1. The [-1 for _ in range(n)] construct already creates a list. Further this list is simply thrown out and array.array is generated. In total, 6 potentially huge collections are immediately generated in one line. Either you can change it to (-1 for _ in range(n)), or abandon array.array, its benefits here are questionable:

In [3]: a = array("I", range(10000))                                                                                    

In [4]: b = list(range(10000))                                                                                          

In [5]: %timeit sum(a)                                                                                                  
206 µs ± 6.03 µs per loop (mean ± std. dev. of 7 runs, 1000 loops each)

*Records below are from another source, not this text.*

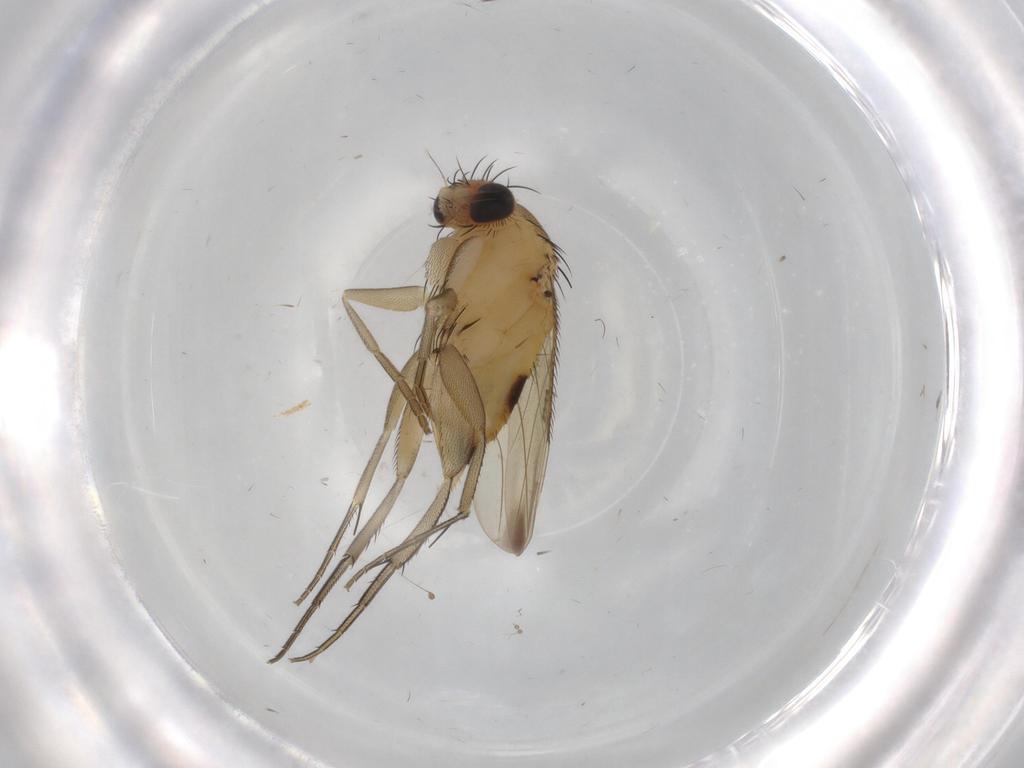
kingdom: Animalia
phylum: Arthropoda
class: Insecta
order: Diptera
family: Phoridae
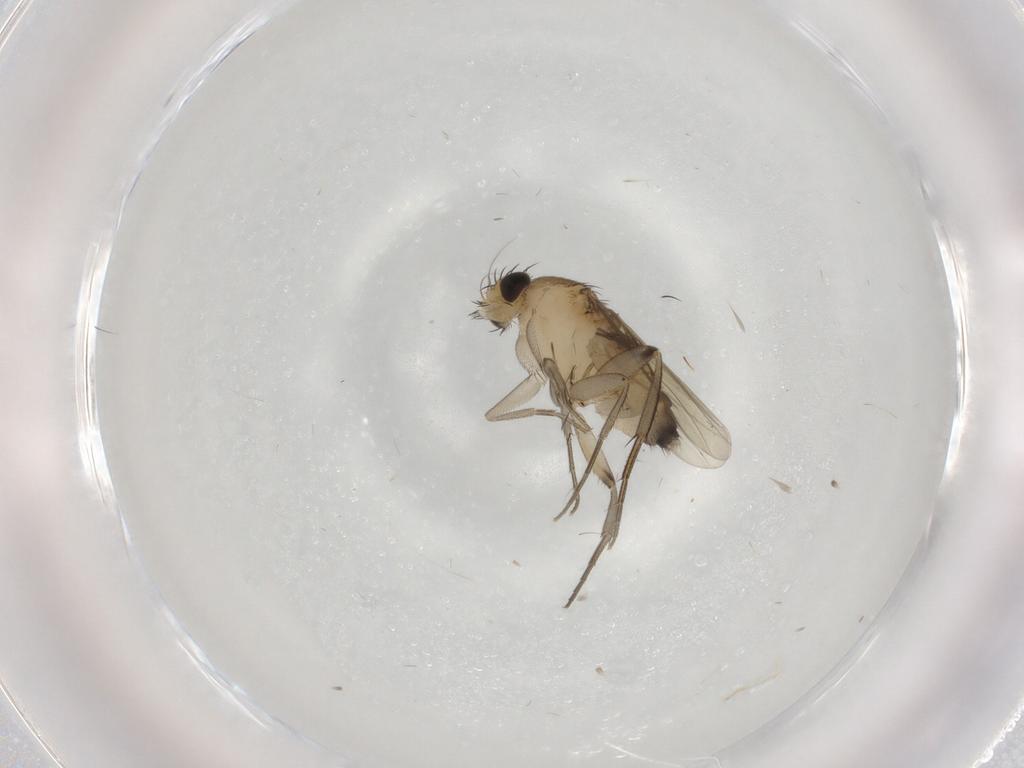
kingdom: Animalia
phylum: Arthropoda
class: Insecta
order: Diptera
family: Phoridae
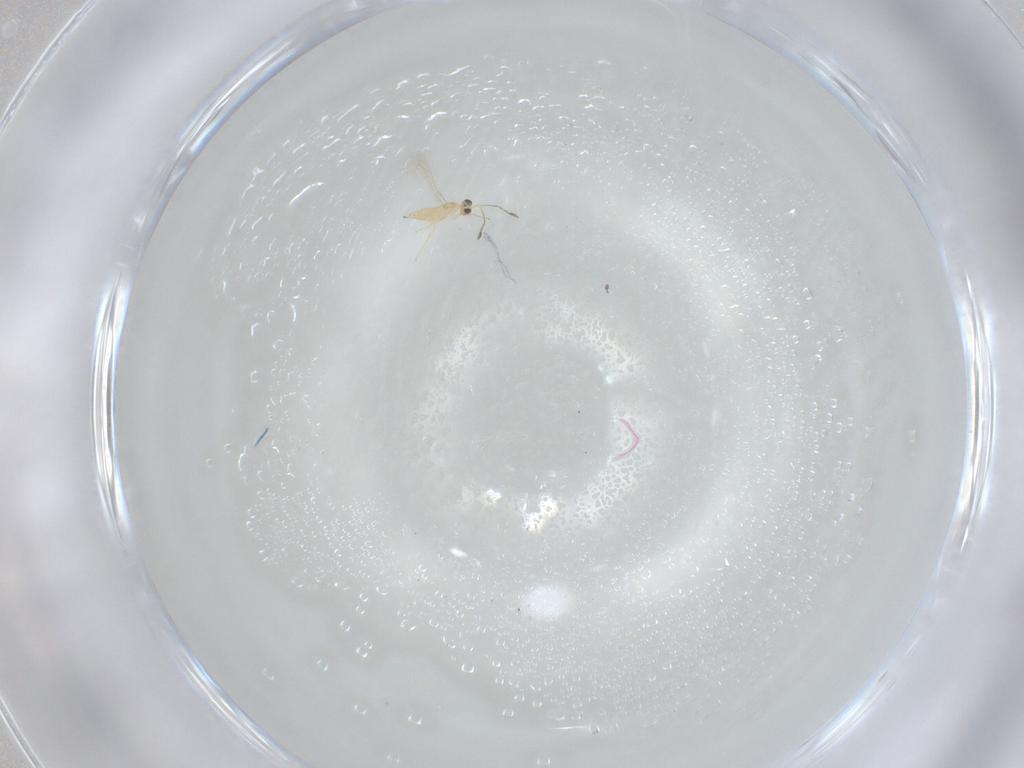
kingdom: Animalia
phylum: Arthropoda
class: Insecta
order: Hymenoptera
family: Mymaridae
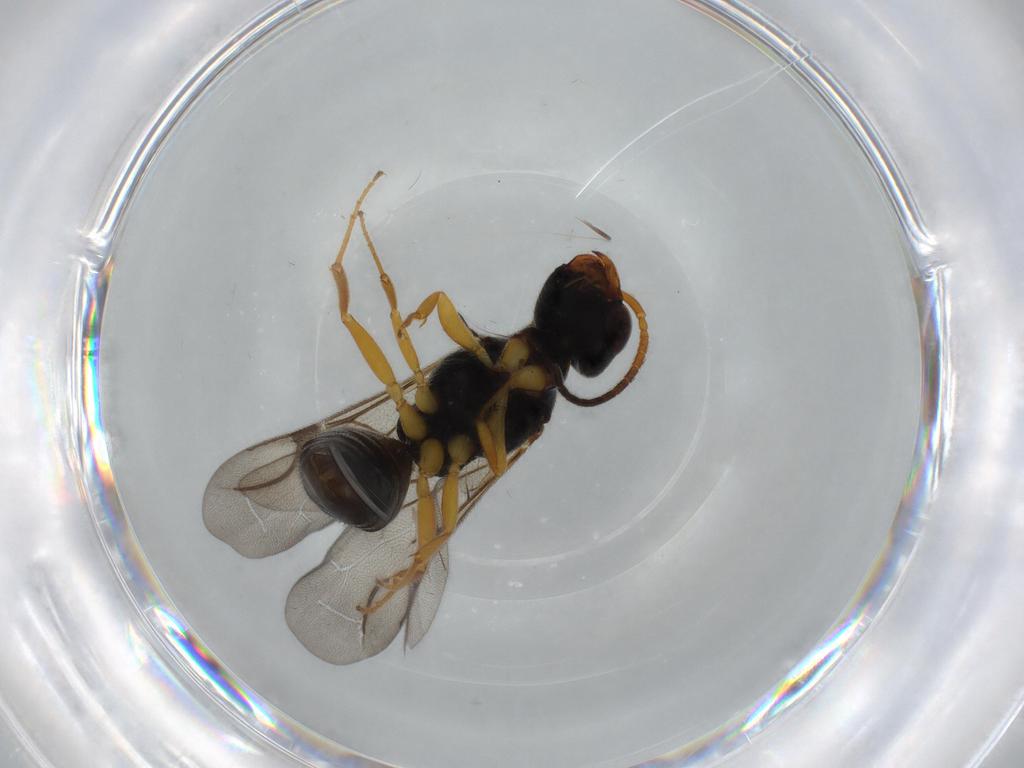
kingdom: Animalia
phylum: Arthropoda
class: Insecta
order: Hymenoptera
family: Bethylidae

In [6]: %timeit sum(b)                                                                                                  
69.3 µs ± 367 ns per loop (mean ± std. dev. of 7 runs, 10000 loops each)

In [7]: %timeit a[7777]                                                                                                 
49.5 ns ± 0.564 ns per loop (mean ± std. dev. of 7 runs, 10000000 loops each)

In [8]: %timeit b[7777]                                                                                                 
33.6 ns ± 0.411 ns per loop (mean ± std. dev. of 7 runs, 10000000 loops each)

Are you sure your paths are being compressed correctly?
Well, it’s better to get away from recursion, in python there are quite expensive function calls.